The Regression Coefficients.  Additional insights into the nature of the data structure is provided by the regression coefficients from an ANOVA because the analysis of the suns of squares indicates existence but not direction of an effect. A reduced model consisting only of those variables identified by the ANOVA just discussed is used--the equivalent of pooling the sums of squares of the insignificant effects in Table 4 with those of the residual error term. The resulting "significant effects" model contains direct effects of variables, plus reliability and symmetric interaction terms. The coefficients (Table 5) are expressed in units of increment or decrements of correlation around the constant term which represents the grand mean. Among the individual variables, knowledge and attitude have incrementally positive effects while intention is incrementally negative and significant. The reliabilities add significant increments of correlation, while the interactions have modest negative effects.

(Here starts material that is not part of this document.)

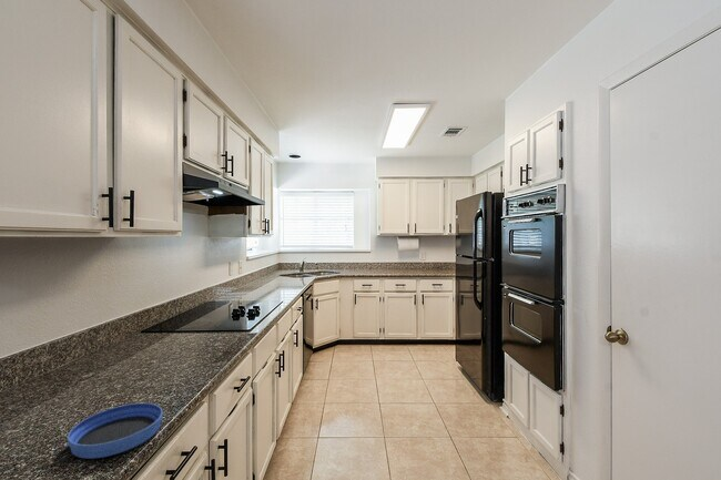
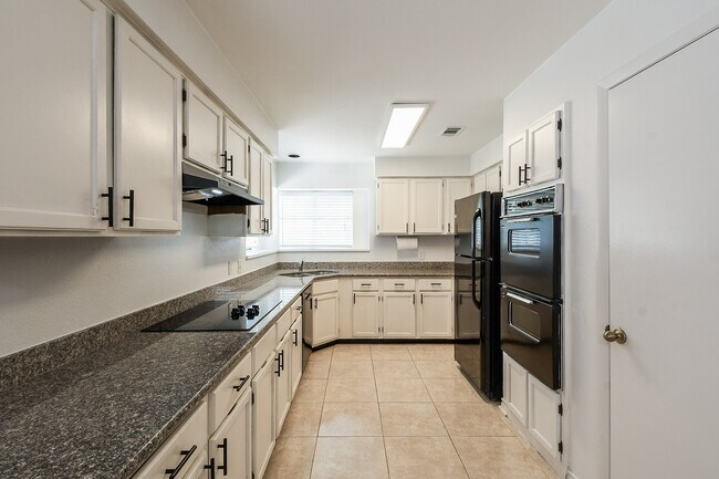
- bowl [67,402,164,460]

Reports of ANOVA results often omit measures of goodness of fit which can be useful both for comparing alternative models for a given body of data and for comparing results from different but related studies (Farley, Lehmann and Ryan 1979) in terms of the ability of a model to grasp essential characteristics of a data generating process. The explanatory power of the "significant effects" model compares favorably with those of many semi-aggregate cross sectional models (Farley and Howard 1977), and with those containing various combinations of direct effects and interactions (Table 6) in this specific case.




This paper describes an ANOVA approach to direct decomposition of a correlation matrix on the basis of various direct effects and specified interactions. The analysis can be developed sequentially from a parsimonious "direct effects" specification and can lead to a "significant effects" model involving direct effects and interactions. The approach can be used to:

1. identify factors causing systematic variation in the correlations;

2. identify patterns in appropriately classified residuals from an ANOVA for extension of the decomposition process;

3. describe the process generating the correlations using the coefficients of individual variables and the coefficient of determination for an ANOVA.

The approach can be especially useful for constructing a design for analysis of panel measurements when a theory that is essentially contemporaneous is being used. The ANOVA models are likely to be parsimonious and can provide integrated information on reliability of individual measurements over time, on within-construct validity and on general patterns in among-construct relationships. While such a correlation decomposition is not an end in its own right, it may be useful for integrating intertemporal features of panel data into a general contemporaneous specifications of a structural model (Farley, Katz, Lehmann and Winer 1979).


Bagozzi, R. P. (1980), Causal Models in Marketing, New York: John Wiley and Sons.

Farley, J. U. and Howard, J. A. (1975), Control of "Error" in Market Research Data. Lexington, Mass.: D.C. Heath.

Farley, J. U., Kate, J. R. and Lehmann, D. R. (1977), "Patterns in Repeated Attitude Measurements on New and Established  Brands of Subcompact Car," working paper, Columbia University.

Farley, J. U., Kate, J. R. and Lehmann, D. R. (1978), "Impact of Different Sets of Comparison Brands on Evaluation of a New Subcompact Car Brand," Journal of Consumer Research, September, 5, 2, 138-143.

Farley, J. U., Kate, J. R., Lehmann, D. R. and Winer, R. S. (March 1979 forthcoming), "Two Approaches to Enriching Specifications of Consumer Decision Process Models," Proceeding, First Annual TIMS/ORSA Conference on Market Measurement, Stanford University.

Farley, J. U., Lehmann, D. R. and Ryan, N. J. (1979), "Generalizing From Imperfect Replication," working paper, Columbia University.

Gruber, Robert E. (1978), "The Impact of Response Style and Response Set on Large Scale Survey Research Involving Activity, Interest, and Opinion (AIO) Variables," unpublished Ph.D. dissertation, Columbia University.

Joreskog, K. G. and Sorborm, D. (1977), "Statistical Models for Analysis of Longitudinal Data," in D. J. Aigner and A. S. Goldberger, Latent Variables in Socioeconomic Models, Amsterdam: North Holland Publishing.